In subsequent postdoctoral positions at the University
of Maryland and Cincinnati Children's Hospital, he investigated
the relationship of astrocytes to axonal regeneration
in spinal cord injury. At Gliatech, Inc., a start-up biotech
company in Cleveland, he was part of a research and development
team working on therapies for surgical adhesions and for
Alzheimer's disease. He comes to CSR from the department
of neurosciences of the Cleveland Clinic Foundation. As
a staff scientist there, he studied the role of microglia,
inflammation and axonal pathology in multiple sclerosis.
Dr.
Ai-Ping Zou has joined the Center for Scientific
Review as scientific review administrator for the hypertension
and microcirculation study section, a new panel that reviews
grant applications involving basic and applied aspects
of blood pressure regulation and microcirculation control.

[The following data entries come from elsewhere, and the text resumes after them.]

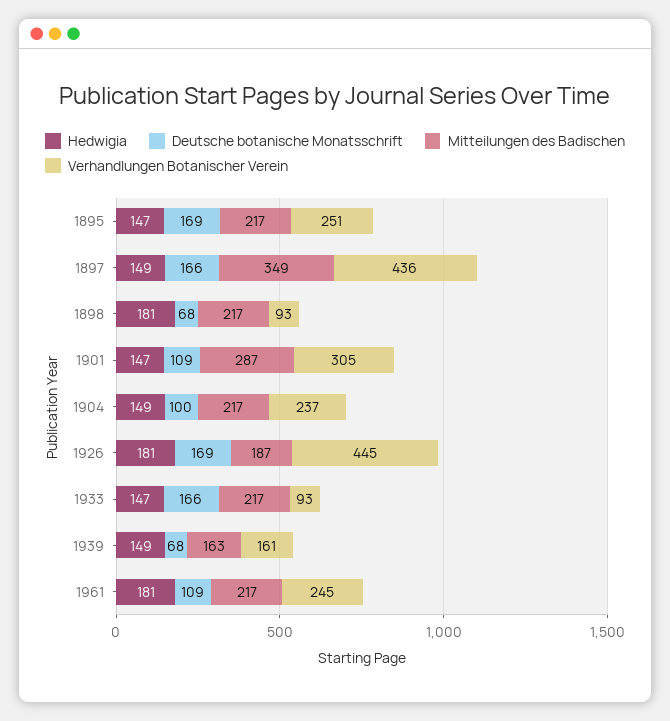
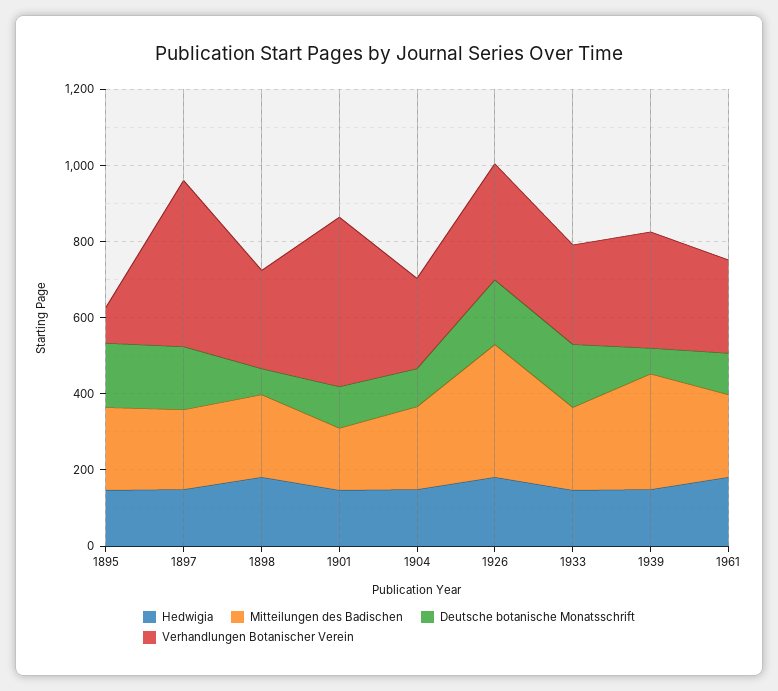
  {
    "Hedwigia": {
      "1895": 147,
      "1897": 149,
      "1898": 181,
      "1901": 147,
      "1904": 149,
      "1926": 181,
      "1933": 147,
      "1939": 149,
      "1961": 181
    },
    "Deutsche botanische Monatsschrift": {
      "1895": 169,
      "1897": 166,
      "1898": 68,
      "1901": 109,
      "1904": 100,
      "1926": 169,
      "1933": 166,
      "1939": 68,
      "1961": 109
    },
    "Mitteilungen des Badischen": {
      "1895": 217,
-     "1897": 349,
+     "1897": 200,
      "1898": 217,
-     "1901": 287,
+     "1901": 150,
      "1904": 217,
-     "1926": 187,
+     "1926": 350,
      "1933": 217,
-     "1939": 163,
+     "1939": 300,
      "1961": 217
    },
    "Verhandlungen Botanischer Verein": {
-     "1895": 251,
+     "1895": 100,
      "1897": 436,
-     "1898": 93,
+     "1898": 250,
-     "1901": 305,
+     "1901": 450,
      "1904": 237,
-     "1926": 445,
+     "1926": 300,
-     "1933": 93,
+     "1933": 250,
-     "1939": 161,
+     "1939": 300,
      "1961": 245
    }
  }

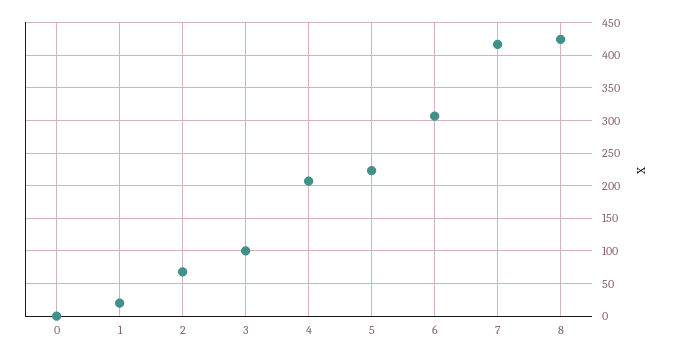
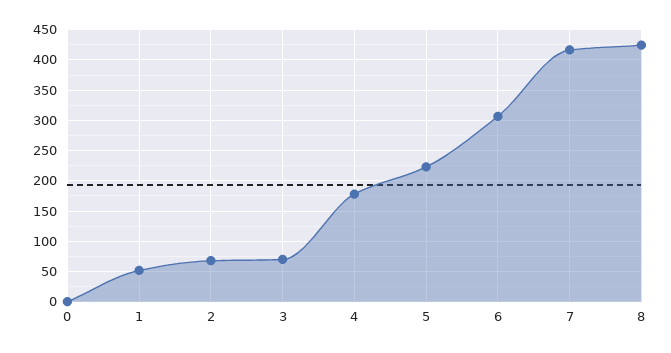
  {
    "0": 0,
-   "1": 20,
+   "1": 50,
    "2": 70,
-   "3": 100,
+   "3": 70,
-   "4": 210,
+   "4": 180,
    "5": 220,
    "6": 310,
    "7": 420,
    "8": 420
  }

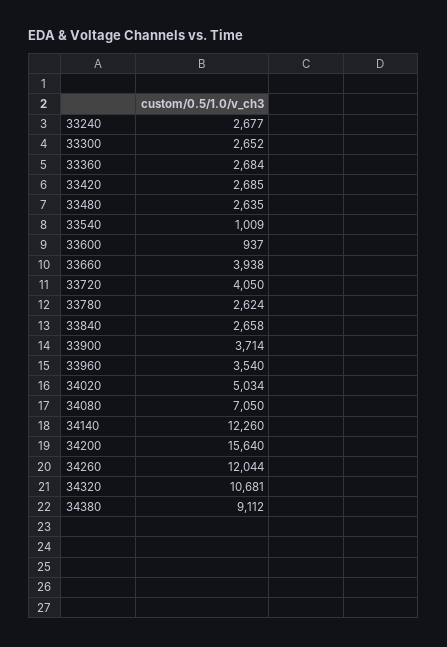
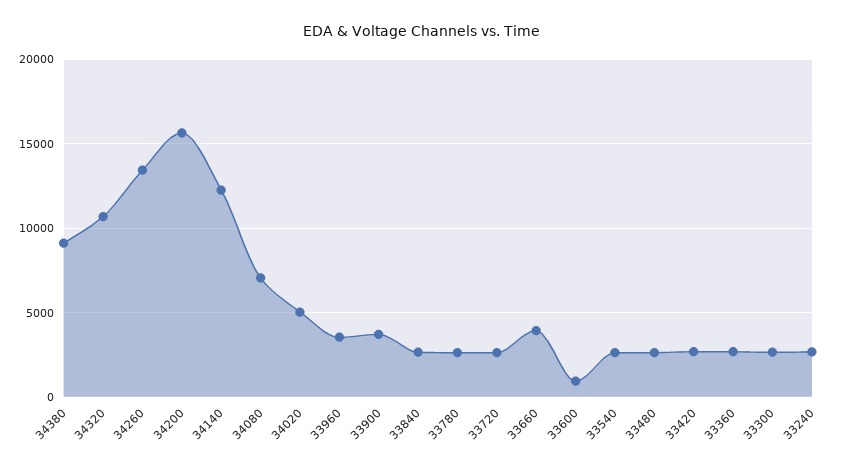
  {
    "33240": 2677,
    "33300": 2652,
    "33360": 2684,
    "33420": 2685,
    "33480": 2635,
-   "33540": 1009,
+   "33540": 2500,
    "33600": 937,
    "33660": 3938,
-   "33720": 4050,
+   "33720": 2500,
    "33780": 2624,
    "33840": 2658,
    "33900": 3714,
    "33960": 3540,
    "34020": 5034,
    "34080": 7050,
    "34140": 12260,
    "34200": 15640,
-   "34260": 12044,
+   "34260": 13500,
    "34320": 10681,
    "34380": 9112
  }

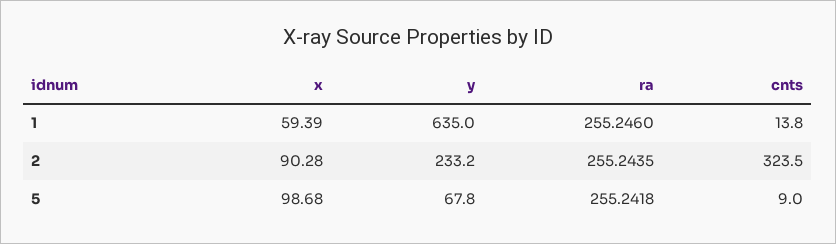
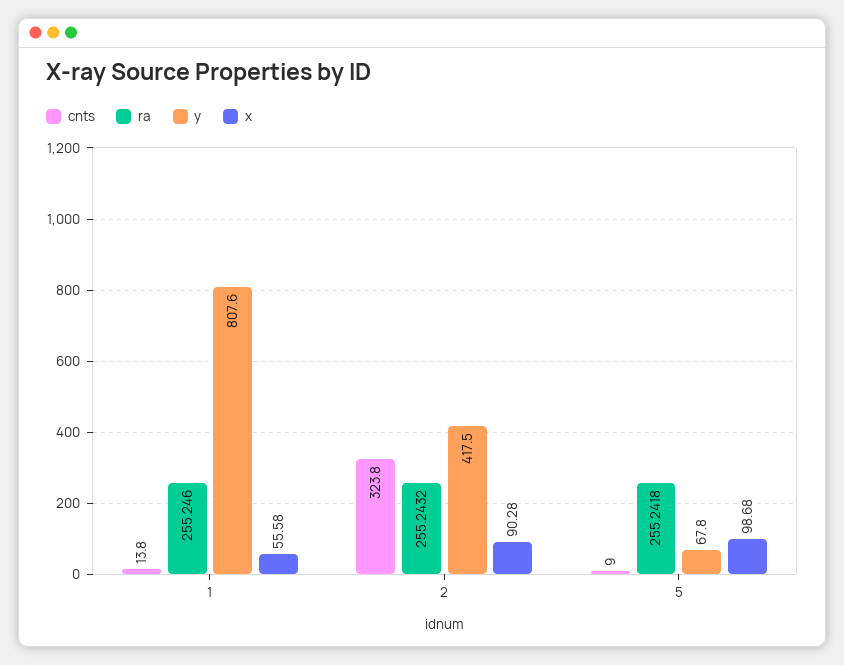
  {
    "x": {
-     "1": 59.39,
+     "1": 55.58,
      "2": 90.28,
      "5": 98.68
    },
    "y": {
-     "1": 635,
+     "1": 807.6,
-     "2": 233.2,
+     "2": 417.5,
      "5": 67.8
    },
    "ra": {
      "1": 255.246,
-     "2": 255.2435,
+     "2": 255.2432,
      "5": 255.2418
    },
    "cnts": {
      "1": 13.8,
-     "2": 323.5,
+     "2": 323.8,
      "5": 9
    }
  }

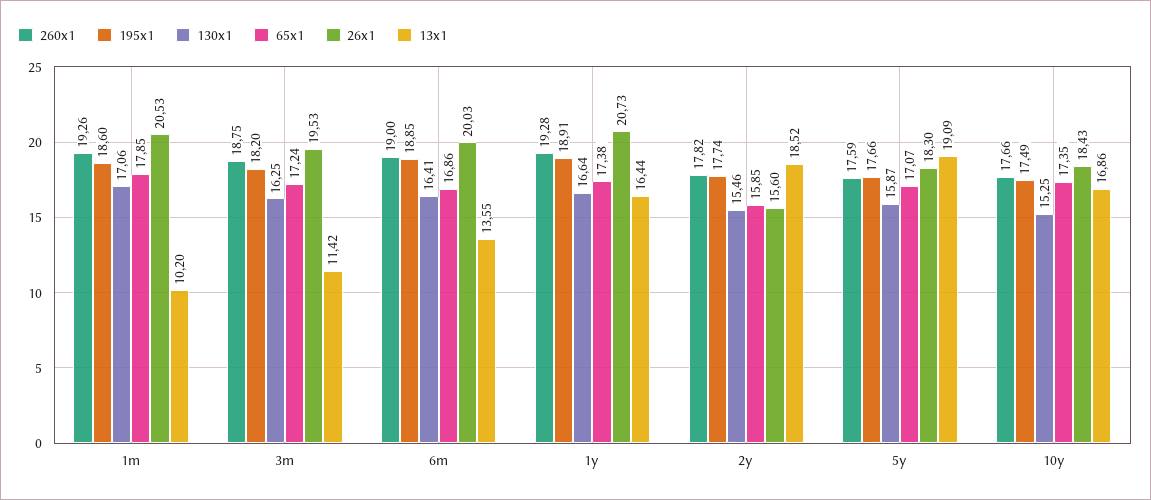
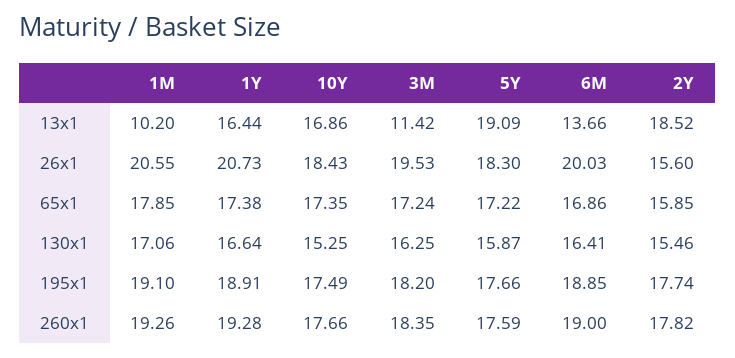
  {
    "260x1": {
      "1m": 19.26,
-     "3m": 18.75,
+     "3m": 18.35,
      "6m": 19,
      "1y": 19.28,
      "2y": 17.82,
      "5y": 17.59,
      "10y": 17.66
    },
    "195x1": {
-     "1m": 18.6,
+     "1m": 19.1,
      "3m": 18.2,
      "6m": 18.85,
      "1y": 18.91,
      "2y": 17.74,
      "5y": 17.66,
      "10y": 17.49
    },
    "130x1": {
      "1m": 17.06,
      "3m": 16.25,
      "6m": 16.41,
      "1y": 16.64,
      "2y": 15.46,
      "5y": 15.87,
      "10y": 15.25
    },
    "65x1": {
      "1m": 17.85,
      "3m": 17.24,
      "6m": 16.86,
      "1y": 17.38,
      "2y": 15.85,
-     "5y": 17.07,
+     "5y": 17.22,
      "10y": 17.35
    },
    "26x1": {
-     "1m": 20.53,
+     "1m": 20.55,
      "3m": 19.53,
      "6m": 20.03,
      "1y": 20.73,
      "2y": 15.6,
      "5y": 18.3,
      "10y": 18.43
    },
    "13x1": {
      "1m": 10.2,
      "3m": 11.42,
-     "6m": 13.55,
+     "6m": 13.66,
      "1y": 16.44,
      "2y": 18.52,
      "5y": 19.09,
      "10y": 16.86
    }
  }

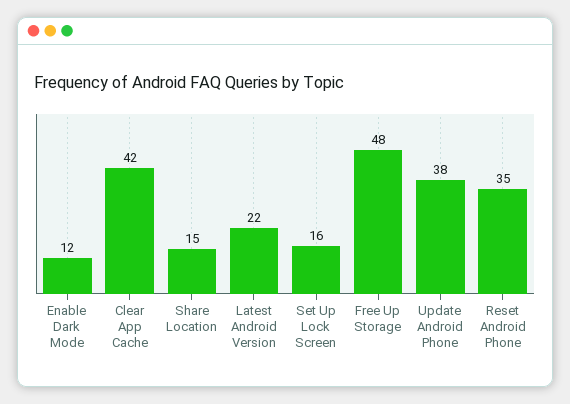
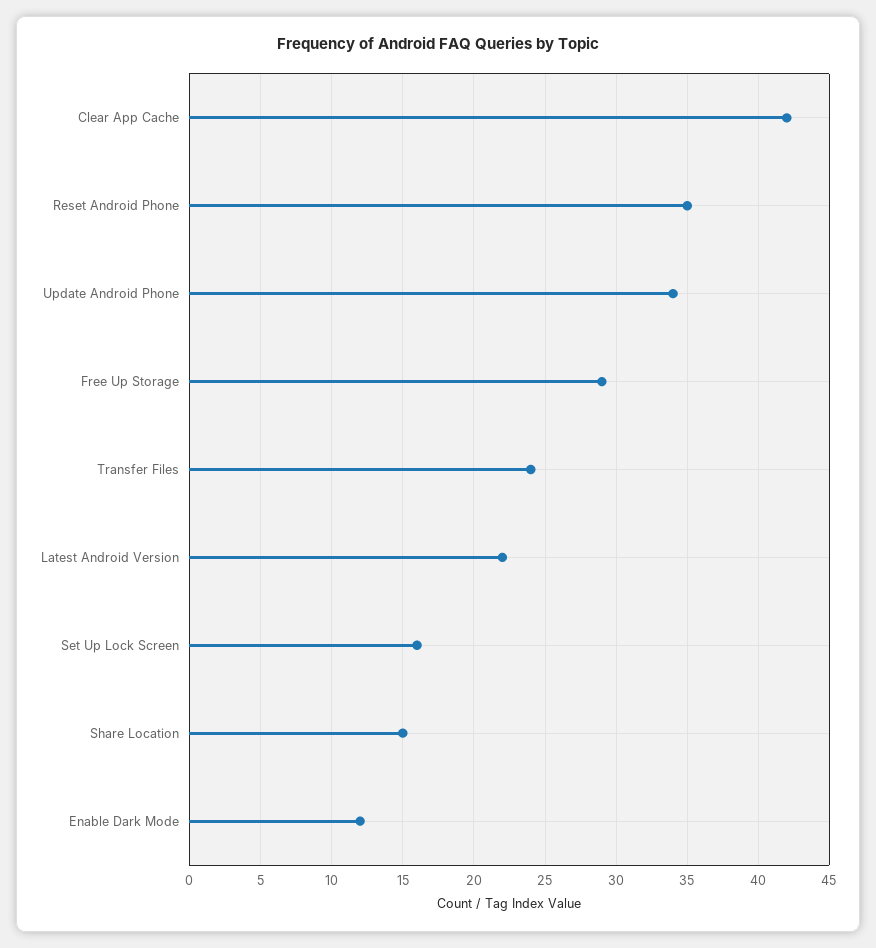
  {
    "Enable Dark Mode": 12,
    "Clear App Cache": 42,
    "Share Location": 15,
    "Latest Android Version": 22,
    "Set Up Lock Screen": 16,
-   "Free Up Storage": 48,
+   "Free Up Storage": 29,
-   "Update Android Phone": 38,
+   "Update Android Phone": 34,
-   "Reset Android Phone": 35
+   "Reset Android Phone": 35,
+   "Transfer Files": 24
  }

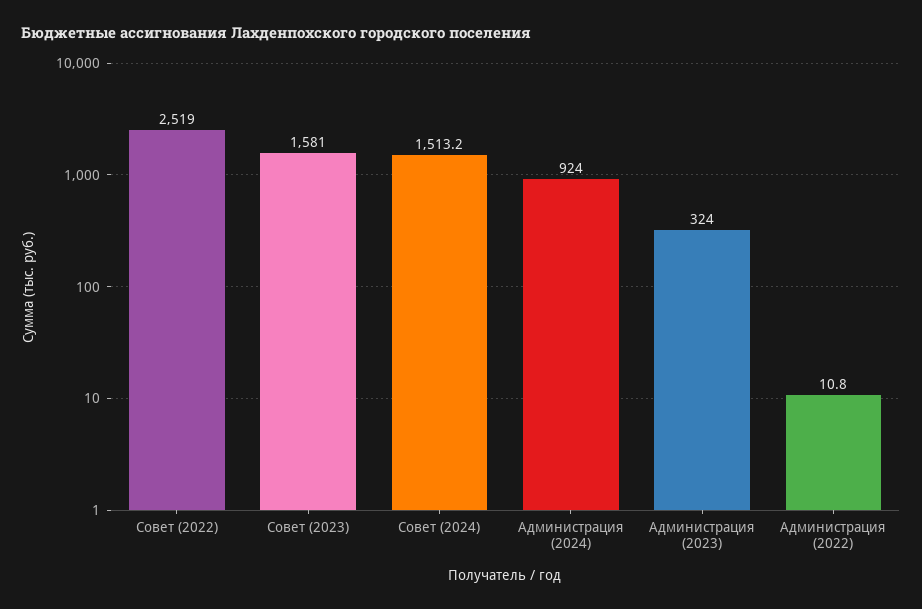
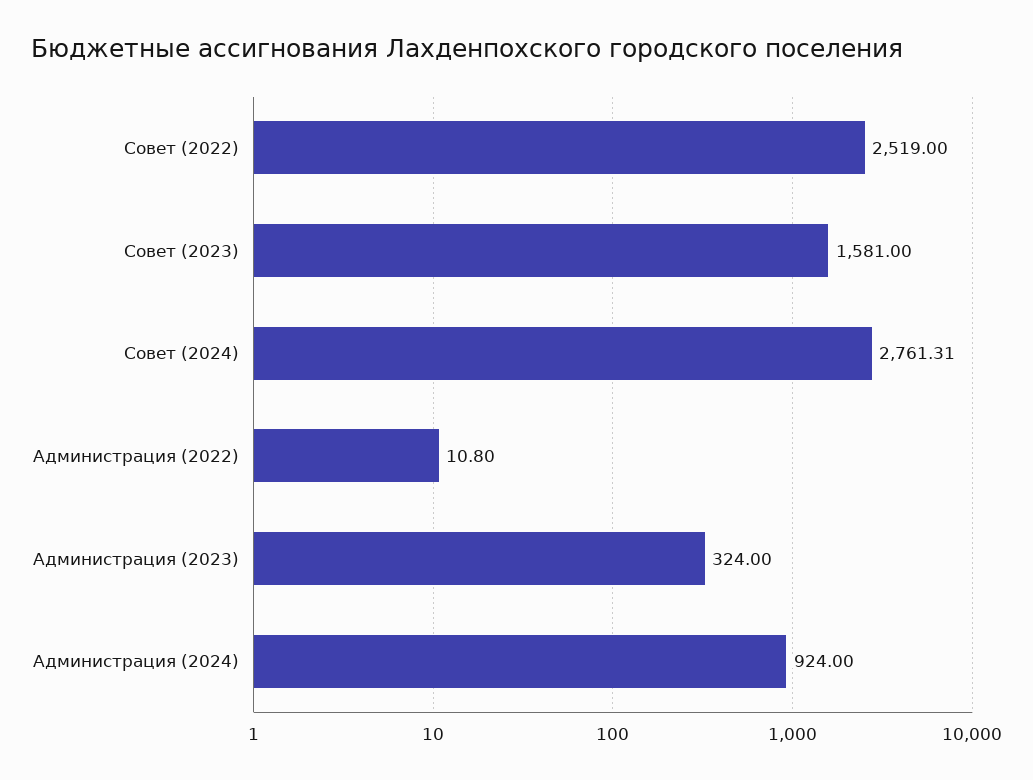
  {
    "Совет (2022)": 2519,
    "Совет (2023)": 1581,
-   "Совет (2024)": 1513.2,
+   "Совет (2024)": 2761.31,
    "Администрация (2024)": 924,
    "Администрация (2023)": 324,
    "Администрация (2022)": 10.8
  }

He completed training as a physician at Tongji Medical
University in China and received his Ph.D. in physiology
at Heidelberg University in Germany. He previously served
as associate dean for academic affairs at TMU and was
an associate professor at the Medical College of Wisconsin.
Before coming to CSR, he was an NIH grantee, studying
transcriptional mechanisms mediating renal regulation
of arterial blood pressure and homocysteine-induced end-stage
renal damage associated with hypertension.